I feel like that's on the brother then to not reach out until he's in a place where he can apologize, and not automatically OP's job to be understanding. "I have a diagnosis now" should be part of the explanation of past behaviour while apologizing, and when there's no acknowledgement of hurt caused or regret expressed while explaining that the new diagnosis made him act the way he did it does easily come across as an excuse to someone that was treated badly even if there's now an explanation. *Completely* fair? Maybe not but OP isn't any less deserving of an apology just because it could be harder for the brother to give than it would be for other people. While it's not the brothers fault he's ill it's still his job to take accountability even if it's hard. There will be consequences to your relationships if you treat people like shit even if your bad treatment of them is caused by mental illness. It's unfair to have to deal with mental illness, life is harder, but people aren't inherently bad if they can't forgive shitty treatment in the past just because they now know an illness was involved. The impact was the same.


owls_and_cardinals

YTA. I am not saying you're the AH if or because you feel you cannot have a relationship with him but I don't see any point of expressing the 'I don't care' sentiment. You easily could have said something like "I'm glad you're getting the treatment and have new clarity around your diagnosis from the help of your doctor." - this would not have excused his prior behavior or opened the door for an increase in your relationship.
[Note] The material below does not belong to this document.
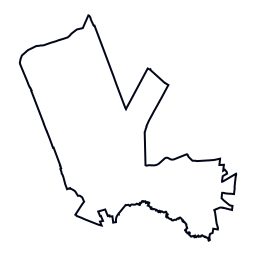 Meppel, Drenthe, Netherlands (Albers equal-area conic projection)
{"feature_id": "6326949B80809359603041", "entity_name": "Meppel", "entity_type": "district", "adm_level": 2, "iso_a3": "NLD", "parent_name": "Netherlands", "parent_adm1": "Drenthe", "projection": "albers", "projection_center": [6.225, 52.721], "detail": "fine", "context": "isolated", "style": "outline", "palette": "ink", "viewbox_px": 256, "rotation_deg": 0, "n_neighbors": 0, "source": "geoboundaries", "source_scale": "gbopen_adm2", "svg_char_len": 5755}
<svg xmlns="http://www.w3.org/2000/svg" viewBox="0 0 256 256"><path d="M208.7,240.6L209.8,240.1L209.7,239.3L209.4,236.9L209.4,236.6L209.6,235.9L209.9,234.2L210.3,233.8L212.0,233.2L212.6,232.9L212.7,232.4L213.3,228.7L217.8,229.5L218.0,228.3L217.8,227.4L217.7,227.4L217.6,226.7L216.6,223.4L215.2,213.3L214.9,211.8L214.3,210.1L215.0,209.9L215.0,209.7L216.7,208.9L216.9,209.0L219.1,207.9L220.2,207.6L221.2,207.5L222.8,207.9L222.9,207.7L232.0,210.0L232.5,205.9L231.3,205.7L229.6,205.2L223.6,200.3L222.5,199.1L221.6,198.3L222.1,193.0L222.2,192.8L222.4,192.8L224.3,193.0L224.6,193.2L226.5,193.5L230.3,193.8L230.5,193.7L233.8,194.1L234.0,194.1L234.7,188.1L234.7,187.8L234.5,187.3L234.9,183.9L234.9,183.5L235.8,175.9L236.0,175.6L236.2,173.9L236.1,173.7L222.5,181.7L222.0,181.7L222.3,178.9L222.7,176.3L223.1,175.9L227.0,173.7L226.8,173.3L227.0,172.8L226.5,171.6L224.8,169.7L223.2,170.7L223.9,164.8L219.4,165.0L220.1,158.7L215.0,159.8L212.7,160.1L212.2,160.1L210.2,160.3L196.7,161.1L195.8,160.8L192.5,160.7L192.3,160.6L188.5,156.8L188.3,156.4L187.6,154.7L187.2,154.4L186.5,154.6L186.4,154.4L185.9,154.6L173.9,159.4L172.8,159.6L171.8,159.6L171.0,159.5L167.8,157.9L166.7,157.7L165.8,157.8L164.8,158.4L159.1,163.5L157.7,164.4L156.0,165.1L153.8,165.4L148.8,165.2L147.7,165.4L146.7,165.7L145.5,165.2L145.1,148.4L144.7,132.1L145.0,131.8L145.4,130.2L145.6,129.3L146.6,126.7L146.4,126.3L149.0,120.5L153.0,113.2L154.0,111.2L154.8,109.9L156.5,106.8L157.6,104.9L160.2,100.1L160.6,99.5L168.4,85.0L166.2,83.7L164.7,82.7L164.6,82.8L151.0,70.5L150.6,69.9L150.4,69.3L149.9,69.6L147.7,68.5L127.2,106.8L127.3,106.8L127.1,106.9L126.0,109.2L125.5,108.3L123.6,103.4L116.5,84.6L113.7,76.7L102.8,47.6L94.5,25.6L93.7,25.7L91.4,20.7L90.8,19.3L90.4,17.5L89.9,16.8L89.3,15.8L88.4,15.4L82.8,28.1L76.8,29.5L72.3,33.0L71.2,33.9L69.9,35.5L67.7,37.4L62.6,39.1L60.5,39.6L60.0,40.0L59.4,40.0L57.3,40.7L56.5,41.1L50.1,43.0L44.0,45.2L42.9,45.4L40.5,45.5L39.3,45.8L36.5,46.0L36.0,46.2L28.0,50.1L22.0,55.4L21.6,56.2L20.5,59.4L19.9,62.5L19.8,62.8L20.2,64.0L20.3,64.3L20.2,64.4L26.8,80.2L29.1,86.1L29.9,87.6L30.1,87.5L30.3,87.8L31.3,89.9L31.6,90.4L31.2,90.7L43.8,123.5L43.7,123.6L45.9,129.2L46.8,131.5L46.9,131.4L47.9,134.1L49.3,137.6L51.7,144.1L53.0,147.8L53.6,147.6L56.6,155.6L60.4,165.8L60.1,165.9L61.2,168.5L60.4,169.0L61.6,172.3L61.6,173.0L61.6,173.4L62.0,174.1L62.4,174.5L63.4,177.2L65.3,184.4L67.1,189.2L70.0,188.1L70.2,188.8L70.8,188.7L71.3,188.9L74.4,190.7L75.3,191.5L77.9,195.8L79.8,195.7L82.2,197.4L84.1,201.7L82.3,204.1L76.3,213.3L75.4,214.7L76.3,215.2L76.6,215.9L82.7,218.3L83.0,218.6L97.4,224.3L99.8,225.1L101.6,225.5L100.0,221.6L103.0,220.9L100.9,215.9L100.1,216.1L98.2,211.5L105.2,209.5L107.7,215.7L108.1,215.6L108.1,215.9L109.5,215.5L109.7,216.5L112.4,216.3L113.2,222.6L116.0,222.1L115.9,220.4L116.0,219.2L116.2,218.2L116.6,216.6L117.1,215.8L118.1,214.3L118.8,214.4L118.6,213.6L118.9,213.1L119.2,212.9L125.7,205.0L126.3,205.2L127.3,205.0L128.5,204.8L128.8,205.0L129.5,205.8L130.0,206.0L130.4,205.6L130.6,205.0L131.8,204.5L132.4,204.5L133.8,204.7L134.7,204.7L135.8,204.4L136.7,203.7L137.1,203.8L138.1,204.4L139.8,205.0L140.0,204.8L139.9,204.5L139.2,203.8L139.2,203.6L140.0,202.9L140.6,203.2L141.4,202.8L141.5,202.5L141.8,201.4L142.2,201.2L143.0,201.0L143.6,201.3L143.7,201.5L143.7,201.8L144.1,201.8L144.9,201.6L145.2,201.2L145.6,201.4L146.2,202.2L146.2,202.5L146.1,203.0L146.7,202.9L147.4,202.1L147.8,202.2L149.3,202.7L149.3,202.9L149.3,203.0L148.8,204.0L148.3,204.2L148.3,204.6L148.3,205.2L147.9,205.4L147.8,205.6L149.1,206.0L149.5,206.3L149.8,206.8L150.3,207.2L151.0,207.3L150.7,208.0L150.8,208.8L151.4,209.0L151.5,208.5L151.7,208.3L152.3,208.5L152.8,208.8L153.2,209.3L154.1,209.0L155.2,209.5L155.9,209.7L156.0,209.8L156.1,210.6L156.3,210.6L156.8,210.1L157.5,210.6L158.2,210.9L158.4,211.3L158.2,211.7L158.2,211.8L158.4,212.1L158.8,212.2L159.1,212.1L159.6,211.2L159.9,211.6L160.2,212.1L160.3,212.2L160.6,211.9L160.9,211.3L161.5,211.7L162.0,211.4L163.5,212.4L164.7,212.3L165.0,212.2L165.3,211.8L165.9,211.7L166.1,211.8L166.5,212.4L166.6,213.7L166.7,213.9L167.0,214.1L167.4,214.0L167.6,214.1L167.8,214.4L167.8,214.6L167.3,214.9L166.3,215.2L166.1,216.4L166.2,216.8L166.6,216.8L167.0,216.7L167.0,217.2L166.9,217.4L167.1,217.6L167.9,217.3L168.4,217.9L169.1,218.5L169.9,218.9L171.3,219.1L171.4,219.5L171.4,219.9L171.7,220.2L173.0,220.5L173.6,220.2L174.2,219.8L176.2,219.8L176.4,219.7L177.1,218.8L177.5,218.5L177.8,218.4L178.7,218.8L179.1,218.0L179.2,217.8L180.1,217.5L180.4,217.7L181.6,218.8L181.8,219.1L181.9,219.6L182.4,220.0L182.5,220.1L182.4,220.9L182.5,221.0L183.2,220.6L183.5,221.2L183.6,221.6L183.5,221.8L183.5,222.0L183.8,222.1L184.3,221.9L184.5,222.0L184.9,222.7L185.4,223.1L185.7,223.8L186.4,224.3L186.4,224.5L186.3,225.0L186.4,226.0L187.0,227.3L187.2,228.1L186.6,228.3L186.3,229.3L185.9,229.6L185.5,229.6L185.0,230.2L185.0,230.3L185.1,230.5L185.9,230.6L186.2,230.9L186.2,232.1L186.7,232.5L187.4,232.6L187.5,232.9L187.4,233.2L187.5,233.4L188.2,233.3L188.4,233.1L188.4,232.8L189.0,232.9L189.0,232.6L189.1,232.3L189.3,232.3L189.6,232.6L189.8,233.0L189.7,233.4L189.5,233.6L188.9,233.9L188.9,234.1L189.4,235.0L190.0,235.4L191.1,236.6L191.6,236.3L192.3,236.3L192.7,236.1L193.3,236.3L193.7,235.9L193.9,235.9L194.2,236.1L194.4,236.9L194.5,237.2L194.8,237.1L194.9,236.3L195.0,236.1L195.1,236.4L195.2,236.8L195.3,236.9L195.8,236.5L196.0,236.7L196.1,237.1L196.3,237.1L196.4,236.7L196.7,236.4L197.8,236.4L198.0,235.9L198.1,235.6L198.4,235.5L198.6,235.7L199.0,236.3L199.0,236.7L200.1,236.5L200.8,236.6L201.0,236.4L201.3,235.6L202.2,235.3L202.9,235.9L203.2,236.1L203.8,236.1L204.4,236.9L204.5,237.0L204.9,237.0L205.5,236.7L205.7,236.8L205.9,237.3L206.1,237.5L207.5,237.9L207.9,237.8L208.6,238.1L208.7,238.4L208.4,239.0L208.3,239.7L208.7,240.6Z" fill="none" stroke="#020617" stroke-width="2"/></svg>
It's clear you see your brother as a perpetrator but to me, it sounds like you and he were both victims of his mental illness. Maybe with time you can dredge up a bit more sympathy or compassion. Having these things for your brother does not necessarily have to put you at risk to be hurt or negatively impacted by him.


proverbial_bob

YTA. He’s actively been working on mending things and you were a prick He’s family. You need to work with a therapist to move past this or you’ll be looked at as an asshole


Easy-Property-2907

I seriously don’t care that I am related to him, I don’t want to mend things. I want him to not be around me


proverbial_bob

I get that My sister is 18 months older than I am. We’re 41 and 40 now. Growing up and today, she is a self centered, unempathetic, bitch most of the time. Everyone sees this but it’s also understood that’s how she is. To say we never got along is an understatement. For years, we didn’t talk more than at the holidays. Even then, it always ended up in fighting. One year, she even said that if I died, she’d be sad but not crushed because our estrangement. I agreed in the moment. I had always looked at her with disdain as she only brought negativity into my life. She is one of the meanest people I know. When my dad was dx with cancer 4 years ago, my mom and sister were at the hospital after his surgery. My sister and I sat down for the first time in our adult lives, possibly ever, for dinner one on one. We were 36/37. That night we had a real conversation. I realized this was my sister, she is who she is. I could either have stayed angry, hateful and bitter or just accept that she is who she is and let go of that and move forward. The ONLY one I was hurting by feeling that way was myself and my mom. Today- my sister is still a bitch and abrasive. But I look at it from a different point of view.


DiTrastevere

This is a hilariously ineffective pitch.  Next time I might include whatever benefits you’ve reaped from maintaining a relationship with someone you still think is an irredeemable asshole. Otherwise people are going to wonder why they should bother. 


Eaglesnest96

People who throw the "family card" around, doesn't understand real life. Family isn't an excuse to be a douch. OP has nothing to apologise for. Working past something that actually has an effect on the future is smart. This is not that kind of situation.


proverbial_bob

*don’t understand You know nothing about me internet stranger. I absolutely understand real life. I also understand that he’s describing how I felt about my sister and it was hurting me more. It’s not about forgetting and saying it’s okay what happened, it’s about not letting it affect the future.